### [Exercise goal]
Reproduce every record exactly as given.
·····
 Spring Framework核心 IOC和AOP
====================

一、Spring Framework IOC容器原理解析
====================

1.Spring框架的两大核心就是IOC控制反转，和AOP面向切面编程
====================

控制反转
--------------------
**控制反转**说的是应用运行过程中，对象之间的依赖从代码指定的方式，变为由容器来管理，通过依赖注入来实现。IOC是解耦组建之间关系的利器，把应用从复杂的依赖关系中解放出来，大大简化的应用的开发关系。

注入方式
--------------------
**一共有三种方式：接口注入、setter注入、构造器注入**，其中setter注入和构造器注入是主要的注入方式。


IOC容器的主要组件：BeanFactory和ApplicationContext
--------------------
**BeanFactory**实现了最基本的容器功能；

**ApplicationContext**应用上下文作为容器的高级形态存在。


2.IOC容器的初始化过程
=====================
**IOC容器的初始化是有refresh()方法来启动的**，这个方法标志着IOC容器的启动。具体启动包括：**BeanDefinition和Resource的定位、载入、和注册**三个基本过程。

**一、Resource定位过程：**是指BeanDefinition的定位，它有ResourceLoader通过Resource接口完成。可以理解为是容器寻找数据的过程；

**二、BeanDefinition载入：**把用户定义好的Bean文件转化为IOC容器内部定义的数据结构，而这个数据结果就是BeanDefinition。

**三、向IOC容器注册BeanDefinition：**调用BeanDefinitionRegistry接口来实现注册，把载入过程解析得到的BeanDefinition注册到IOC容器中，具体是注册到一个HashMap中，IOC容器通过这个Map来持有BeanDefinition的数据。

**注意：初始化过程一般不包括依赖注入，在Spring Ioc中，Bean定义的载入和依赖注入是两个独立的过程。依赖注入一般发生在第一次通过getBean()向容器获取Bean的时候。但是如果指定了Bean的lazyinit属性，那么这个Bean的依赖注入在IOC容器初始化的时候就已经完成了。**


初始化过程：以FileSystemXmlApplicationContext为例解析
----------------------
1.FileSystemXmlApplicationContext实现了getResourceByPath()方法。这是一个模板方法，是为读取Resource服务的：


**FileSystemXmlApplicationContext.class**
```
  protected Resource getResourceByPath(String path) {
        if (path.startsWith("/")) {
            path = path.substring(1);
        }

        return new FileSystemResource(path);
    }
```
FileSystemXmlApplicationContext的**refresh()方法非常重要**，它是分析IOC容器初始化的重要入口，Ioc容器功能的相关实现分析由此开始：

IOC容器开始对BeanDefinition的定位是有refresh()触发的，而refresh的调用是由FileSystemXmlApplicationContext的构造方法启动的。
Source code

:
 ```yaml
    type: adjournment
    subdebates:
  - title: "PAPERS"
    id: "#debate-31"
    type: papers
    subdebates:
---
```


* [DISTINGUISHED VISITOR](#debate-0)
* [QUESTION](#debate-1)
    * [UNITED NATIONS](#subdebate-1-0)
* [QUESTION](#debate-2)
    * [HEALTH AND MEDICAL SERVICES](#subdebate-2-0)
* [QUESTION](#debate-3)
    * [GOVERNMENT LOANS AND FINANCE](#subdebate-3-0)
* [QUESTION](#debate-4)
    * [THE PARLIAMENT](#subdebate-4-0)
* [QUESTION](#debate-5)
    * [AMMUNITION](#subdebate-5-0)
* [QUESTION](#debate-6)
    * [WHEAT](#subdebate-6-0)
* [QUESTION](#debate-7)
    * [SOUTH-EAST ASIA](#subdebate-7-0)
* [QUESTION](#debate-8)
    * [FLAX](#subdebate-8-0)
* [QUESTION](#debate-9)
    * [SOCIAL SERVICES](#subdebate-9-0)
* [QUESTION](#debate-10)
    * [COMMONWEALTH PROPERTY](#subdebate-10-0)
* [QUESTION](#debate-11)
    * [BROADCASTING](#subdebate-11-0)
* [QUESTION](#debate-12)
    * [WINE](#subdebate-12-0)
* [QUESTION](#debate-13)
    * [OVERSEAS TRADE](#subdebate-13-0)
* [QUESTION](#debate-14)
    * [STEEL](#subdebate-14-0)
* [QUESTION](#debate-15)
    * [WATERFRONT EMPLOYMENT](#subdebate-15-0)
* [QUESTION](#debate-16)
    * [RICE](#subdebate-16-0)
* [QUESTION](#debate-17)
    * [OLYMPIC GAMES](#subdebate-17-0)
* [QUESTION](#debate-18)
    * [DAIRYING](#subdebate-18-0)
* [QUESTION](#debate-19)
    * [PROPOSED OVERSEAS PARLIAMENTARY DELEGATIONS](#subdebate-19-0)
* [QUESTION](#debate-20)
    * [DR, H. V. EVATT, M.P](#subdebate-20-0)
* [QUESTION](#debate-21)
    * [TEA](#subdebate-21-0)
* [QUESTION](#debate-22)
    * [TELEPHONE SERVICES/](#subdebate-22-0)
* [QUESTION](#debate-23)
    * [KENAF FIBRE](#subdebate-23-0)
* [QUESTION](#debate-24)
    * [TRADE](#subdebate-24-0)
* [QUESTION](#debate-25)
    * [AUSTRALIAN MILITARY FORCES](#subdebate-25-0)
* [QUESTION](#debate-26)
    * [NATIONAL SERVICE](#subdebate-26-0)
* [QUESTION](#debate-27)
·····
### [Completed task]
 Spring Framework核心 IOC和AOP
====================

一、Spring Framework IOC容器原理解析
====================

1.Spring框架的两大核心就是IOC控制反转，和AOP面向切面编程
====================

控制反转
--------------------
**控制反转**说的是应用运行过程中，对象之间的依赖从代码指定的方式，变为由容器来管理，通过依赖注入来实现。IOC是解耦组建之间关系的利器，把应用从复杂的依赖关系中解放出来，大大简化的应用的开发关系。

注入方式
--------------------
**一共有三种方式：接口注入、setter注入、构造器注入**，其中setter注入和构造器注入是主要的注入方式。


IOC容器的主要组件：BeanFactory和ApplicationContext
--------------------
**BeanFactory**实现了最基本的容器功能；

**ApplicationContext**应用上下文作为容器的高级形态存在。


2.IOC容器的初始化过程
=====================
**IOC容器的初始化是有refresh()方法来启动的**，这个方法标志着IOC容器的启动。具体启动包括：**BeanDefinition和Resource的定位、载入、和注册**三个基本过程。

**一、Resource定位过程：**是指BeanDefinition的定位，它有ResourceLoader通过Resource接口完成。可以理解为是容器寻找数据的过程；

**二、BeanDefinition载入：**把用户定义好的Bean文件转化为IOC容器内部定义的数据结构，而这个数据结果就是BeanDefinition。

**三、向IOC容器注册BeanDefinition：**调用BeanDefinitionRegistry接口来实现注册，把载入过程解析得到的BeanDefinition注册到IOC容器中，具体是注册到一个HashMap中，IOC容器通过这个Map来持有BeanDefinition的数据。

**注意：初始化过程一般不包括依赖注入，在Spring Ioc中，Bean定义的载入和依赖注入是两个独立的过程。依赖注入一般发生在第一次通过getBean()向容器获取Bean的时候。但是如果指定了Bean的lazyinit属性，那么这个Bean的依赖注入在IOC容器初始化的时候就已经完成了。**


初始化过程：以FileSystemXmlApplicationContext为例解析
----------------------
1.FileSystemXmlApplicationContext实现了getResourceByPath()方法。这是一个模板方法，是为读取Resource服务的：


**FileSystemXmlApplicationContext.class**
```
  protected Resource getResourceByPath(String path) {
        if (path.startsWith("/")) {
            path = path.substring(1);
        }

        return new FileSystemResource(path);
    }
```
FileSystemXmlApplicationContext的**refresh()方法非常重要**，它是分析IOC容器初始化的重要入口，Ioc容器功能的相关实现分析由此开始：

IOC容器开始对BeanDefinition的定位是有refresh()触发的，而refresh的调用是由FileSystemXmlApplicationContext的构造方法启动的。
Source code

:
 ```yaml
    type: adjournment
    subdebates:
  - title: "PAPERS"
    id: "#debate-31"
    type: papers
    subdebates:
---
```


* [DISTINGUISHED VISITOR](#debate-0)
* [QUESTION](#debate-1)
    * [UNITED NATIONS](#subdebate-1-0)
* [QUESTION](#debate-2)
    * [HEALTH AND MEDICAL SERVICES](#subdebate-2-0)
* [QUESTION](#debate-3)
    * [GOVERNMENT LOANS AND FINANCE](#subdebate-3-0)
* [QUESTION](#debate-4)
    * [THE PARLIAMENT](#subdebate-4-0)
* [QUESTION](#debate-5)
    * [AMMUNITION](#subdebate-5-0)
* [QUESTION](#debate-6)
    * [WHEAT](#subdebate-6-0)
* [QUESTION](#debate-7)
    * [SOUTH-EAST ASIA](#subdebate-7-0)
* [QUESTION](#debate-8)
    * [FLAX](#subdebate-8-0)
* [QUESTION](#debate-9)
    * [SOCIAL SERVICES](#subdebate-9-0)
* [QUESTION](#debate-10)
    * [COMMONWEALTH PROPERTY](#subdebate-10-0)
* [QUESTION](#debate-11)
    * [BROADCASTING](#subdebate-11-0)
* [QUESTION](#debate-12)
    * [WINE](#subdebate-12-0)
* [QUESTION](#debate-13)
    * [OVERSEAS TRADE](#subdebate-13-0)
* [QUESTION](#debate-14)
    * [STEEL](#subdebate-14-0)
* [QUESTION](#debate-15)
    * [WATERFRONT EMPLOYMENT](#subdebate-15-0)
* [QUESTION](#debate-16)
    * [RICE](#subdebate-16-0)
* [QUESTION](#debate-17)
    * [OLYMPIC GAMES](#subdebate-17-0)
* [QUESTION](#debate-18)
    * [DAIRYING](#subdebate-18-0)
* [QUESTION](#debate-19)
    * [PROPOSED OVERSEAS PARLIAMENTARY DELEGATIONS](#subdebate-19-0)
* [QUESTION](#debate-20)
    * [DR, H. V. EVATT, M.P](#subdebate-20-0)
* [QUESTION](#debate-21)
    * [TEA](#subdebate-21-0)
* [QUESTION](#debate-22)
    * [TELEPHONE SERVICES/](#subdebate-22-0)
* [QUESTION](#debate-23)
    * [KENAF FIBRE](#subdebate-23-0)
* [QUESTION](#debate-24)
    * [TRADE](#subdebate-24-0)
* [QUESTION](#debate-25)
    * [AUSTRALIAN MILITARY FORCES](#subdebate-25-0)
* [QUESTION](#debate-26)
    * [NATIONAL SERVICE](#subdebate-26-0)
* [QUESTION](#debate-27)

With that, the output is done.